Task objective> In the rows below, copy out every line from the one containing "Espace Documentaire" down to the one containing "mediPRÁVNIK.sk", both included. Leave the pictures out of your copy.

Saved entries:
++++

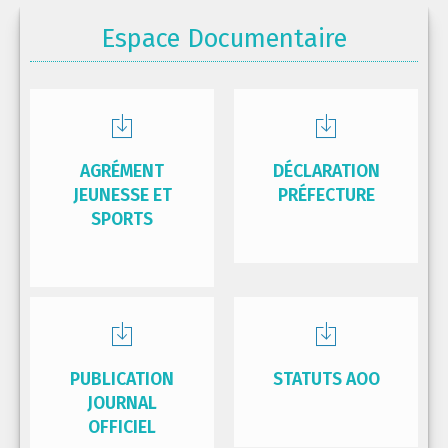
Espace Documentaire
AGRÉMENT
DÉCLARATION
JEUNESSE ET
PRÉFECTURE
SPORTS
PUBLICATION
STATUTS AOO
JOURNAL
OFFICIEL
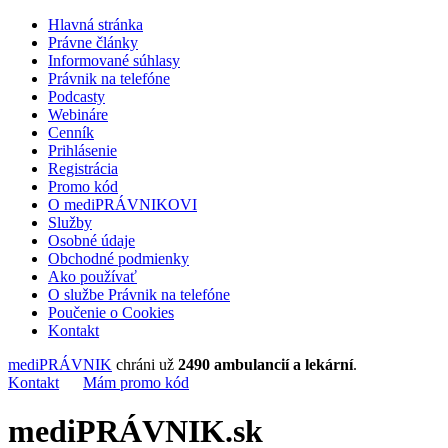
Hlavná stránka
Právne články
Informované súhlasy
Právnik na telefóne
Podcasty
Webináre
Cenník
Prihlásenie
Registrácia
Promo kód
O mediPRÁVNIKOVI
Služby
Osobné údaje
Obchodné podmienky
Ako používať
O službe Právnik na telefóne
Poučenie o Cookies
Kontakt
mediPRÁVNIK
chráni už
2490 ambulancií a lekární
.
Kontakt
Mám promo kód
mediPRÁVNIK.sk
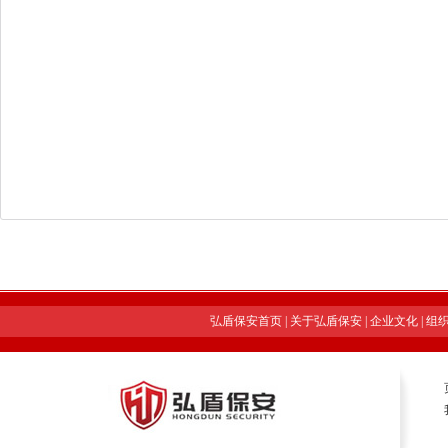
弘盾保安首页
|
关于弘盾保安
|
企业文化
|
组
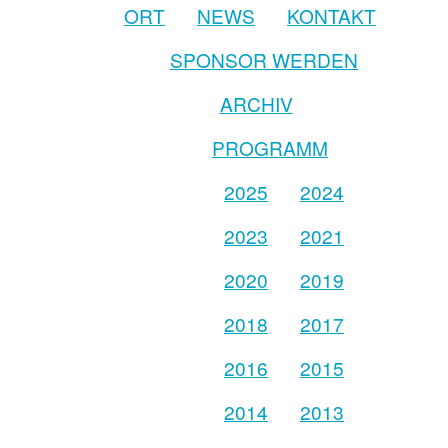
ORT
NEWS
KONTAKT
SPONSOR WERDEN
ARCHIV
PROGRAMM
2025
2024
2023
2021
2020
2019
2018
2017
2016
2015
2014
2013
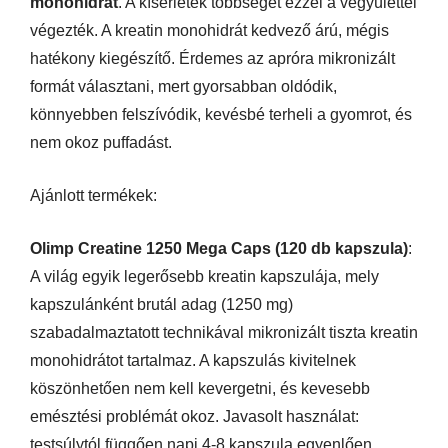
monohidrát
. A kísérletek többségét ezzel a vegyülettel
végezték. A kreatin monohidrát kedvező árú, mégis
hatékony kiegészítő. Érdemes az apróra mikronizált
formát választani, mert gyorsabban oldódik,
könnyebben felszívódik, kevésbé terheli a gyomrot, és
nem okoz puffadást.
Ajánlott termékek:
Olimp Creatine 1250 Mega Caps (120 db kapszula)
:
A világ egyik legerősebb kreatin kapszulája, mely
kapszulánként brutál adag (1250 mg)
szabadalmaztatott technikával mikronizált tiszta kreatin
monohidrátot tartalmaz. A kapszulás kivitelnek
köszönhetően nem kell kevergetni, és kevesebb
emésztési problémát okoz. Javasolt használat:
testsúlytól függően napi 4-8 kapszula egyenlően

++++

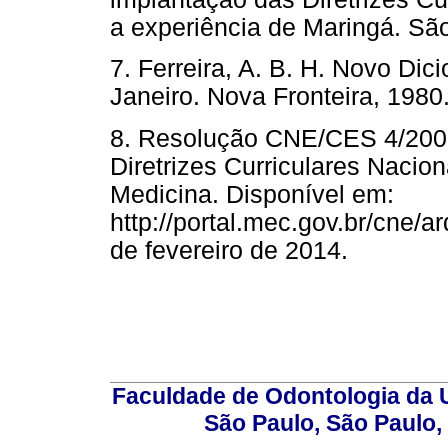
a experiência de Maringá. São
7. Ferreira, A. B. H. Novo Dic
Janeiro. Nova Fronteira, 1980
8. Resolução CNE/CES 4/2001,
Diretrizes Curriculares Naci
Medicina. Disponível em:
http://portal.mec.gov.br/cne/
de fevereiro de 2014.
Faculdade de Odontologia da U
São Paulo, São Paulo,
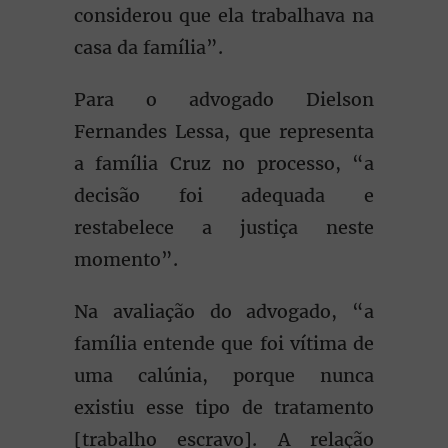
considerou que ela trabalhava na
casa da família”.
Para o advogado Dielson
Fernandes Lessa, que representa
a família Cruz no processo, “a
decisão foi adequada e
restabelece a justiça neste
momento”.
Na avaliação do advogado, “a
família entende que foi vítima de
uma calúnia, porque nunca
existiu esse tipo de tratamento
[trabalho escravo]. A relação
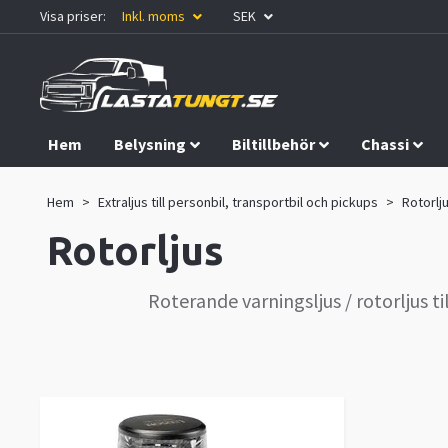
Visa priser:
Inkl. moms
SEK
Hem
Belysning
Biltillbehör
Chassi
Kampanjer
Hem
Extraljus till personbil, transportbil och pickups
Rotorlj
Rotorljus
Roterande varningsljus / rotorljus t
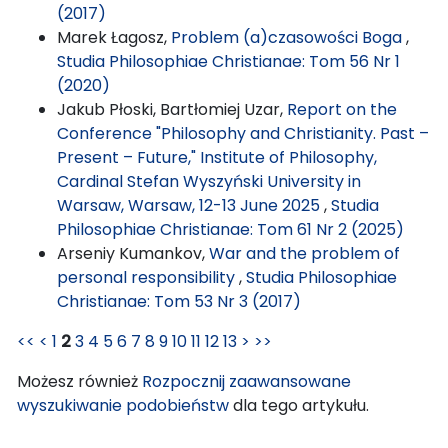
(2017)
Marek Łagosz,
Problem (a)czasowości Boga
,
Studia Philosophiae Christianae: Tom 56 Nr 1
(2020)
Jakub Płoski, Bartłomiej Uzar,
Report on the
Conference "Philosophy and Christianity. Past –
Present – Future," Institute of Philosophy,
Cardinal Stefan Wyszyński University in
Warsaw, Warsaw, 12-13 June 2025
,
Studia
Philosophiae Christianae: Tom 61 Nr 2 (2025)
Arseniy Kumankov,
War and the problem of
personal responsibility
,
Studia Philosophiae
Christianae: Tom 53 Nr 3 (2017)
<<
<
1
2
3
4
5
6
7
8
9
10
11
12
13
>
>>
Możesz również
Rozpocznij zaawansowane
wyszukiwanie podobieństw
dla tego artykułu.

++++

Response>
Espace Documentaire
AGRÉMENT
DÉCLARATION
JEUNESSE ET
PRÉFECTURE
SPORTS
PUBLICATION
STATUTS AOO
JOURNAL
OFFICIEL
Hlavná stránka
Právne články
Informované súhlasy
Právnik na telefóne
Podcasty
Webináre
Cenník
Prihlásenie
Registrácia
Promo kód
O mediPRÁVNIKOVI
Služby
Osobné údaje
Obchodné podmienky
Ako používať
O službe Právnik na telefóne
Poučenie o Cookies
Kontakt
mediPRÁVNIK
chráni už
2490 ambulancií a lekární
.
Kontakt
Mám promo kód
mediPRÁVNIK.sk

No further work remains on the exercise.